RECORDS FOR THE TASK
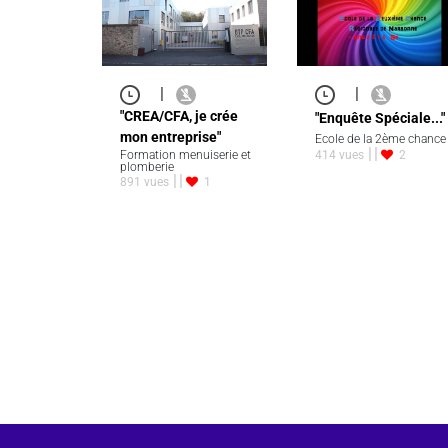
|
|
"CREA/CFA, je crée
"Enquête Spéciale..."
mon entreprise"
Ecole de la 2ème chance
Formation menuiserie et
414 vues
2
plomberie
891 vues
1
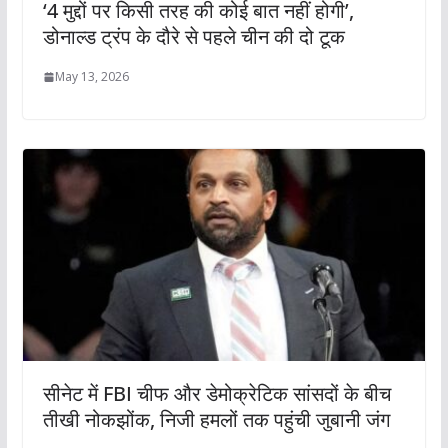
‘4 मुद्दों पर किसी तरह की कोई बात नहीं होगी’,
डोनाल्ड ट्रंप के दौरे से पहले चीन की दो टूक
May 13, 2026
सीनेट में FBI चीफ और डेमोक्रेटिक सांसदों के बीच
तीखी नोकझोंक, निजी हमलों तक पहुंची जुबानी जंग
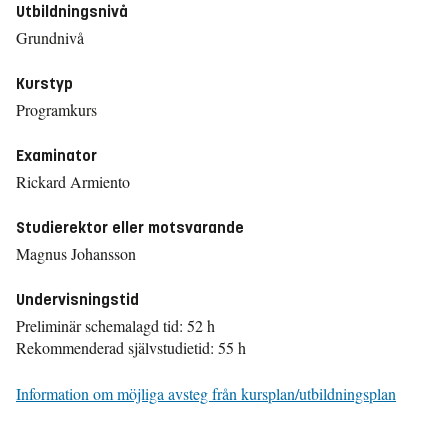
Utbildningsnivå
Grundnivå
Kurstyp
Programkurs
Examinator
Rickard Armiento
Studierektor eller motsvarande
Magnus Johansson
Undervisningstid
Preliminär schemalagd tid: 52 h
Rekommenderad självstudietid: 55 h
Information om möjliga avsteg från kursplan/utbildningsplan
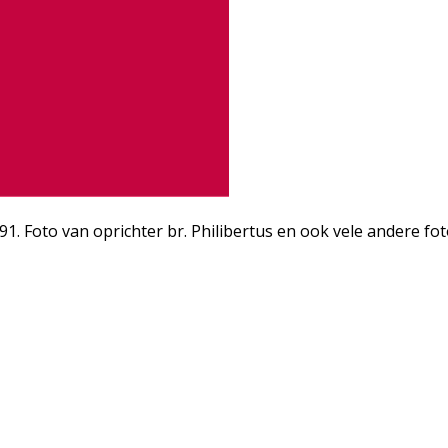
 Foto van oprichter br. Philibertus en ook vele andere foto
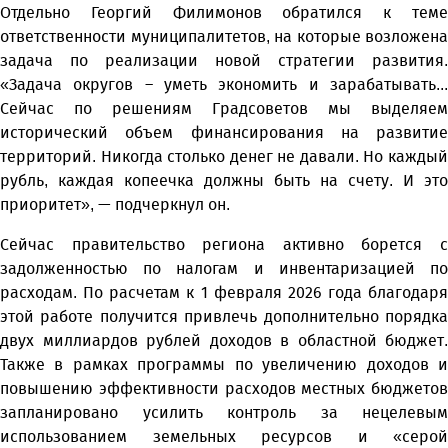
Отдельно Георгий Филимонов обратился к теме
ответственности муниципалитетов, на которые возложена
задача по реализации новой стратегии развития.
«Задача округов – уметь экономить и зарабатывать...
Сейчас по решениям Градсоветов мы выделяем
исторический объем финансирования на развитие
территорий. Никогда столько денег не давали. Но каждый
рубль, каждая копеечка должны быть на счету. И это
приоритет», — подчеркнул он.
Сейчас правительство региона активно борется с
задолженностью по налогам и инвентаризацией по
расходам. По расчетам к 1 февраля 2026 года благодаря
этой работе получится привлечь дополнительно порядка
двух миллиардов рублей доходов в областной бюджет.
Также в рамках программы по увеличению доходов и
повышению эффективности расходов местных бюджетов
запланировано усилить контроль за нецелевым
использованием земельных ресурсов и «серой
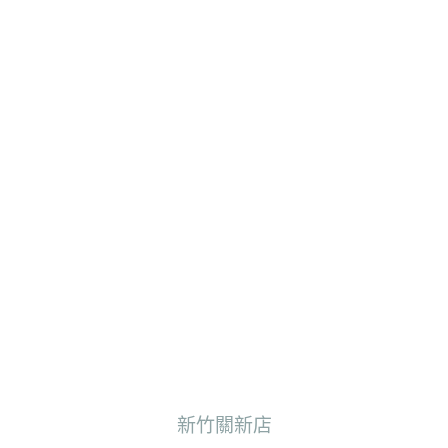
新竹關新店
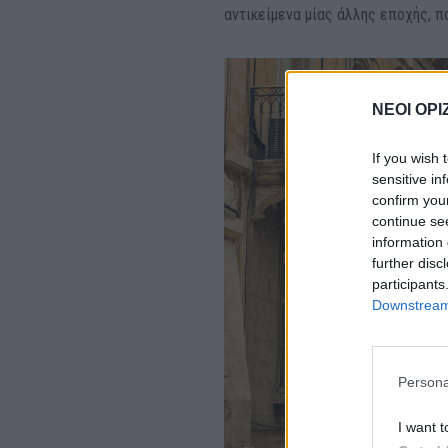
αντικείμενα μίας άλλης εποχής, π
ΝΕΟΙ ΟΡΙ
If you wish 
sensitive in
confirm you
continue se
information 
further disc
participants
Downstream 
Persona
I want t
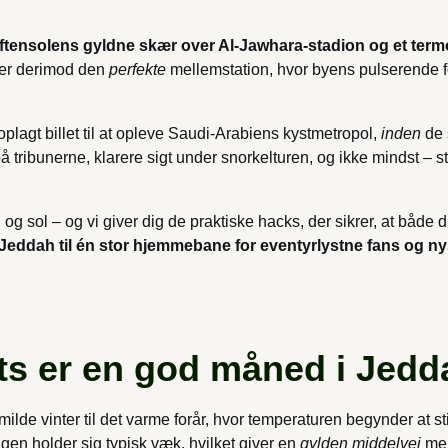
 aftensolens gyldne skær over Al-Jawhara-stadion og et term
 er derimod den
perfekte
mellemstation, hvor byens pulserende f
lagt billet til at opleve Saudi-Arabiens kystmetropol,
inden
de 
tribunerne, klarere sigt under snorkelturen, og ikke mindst – stø
og sol – og vi giver dig de praktiske hacks, der sikrer, at både 
Jeddah til én stor hjemmebane for eventyrlystne fans og ny
ts er en god måned i Jedd
lde vinter til det varme forår, hvor temperaturen begynder at 
en holder sig typisk væk, hvilket giver en
gylden middelvej
mel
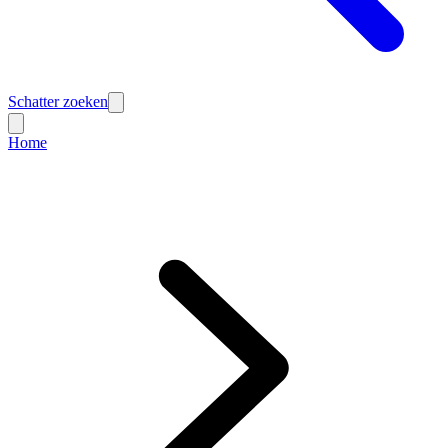
Schatter zoeken
Home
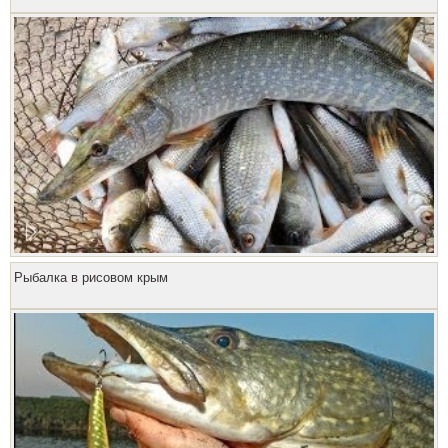
Рыбалка в рисовом крым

INSTRUCTIONS FOR THE TASK
Extract every line above that contains the word "доходов", copying each one in full.

EXERCISE OUTPUT
двух миллиардов рублей доходов в областной бюджет.
Также в рамках программы по увеличению доходов и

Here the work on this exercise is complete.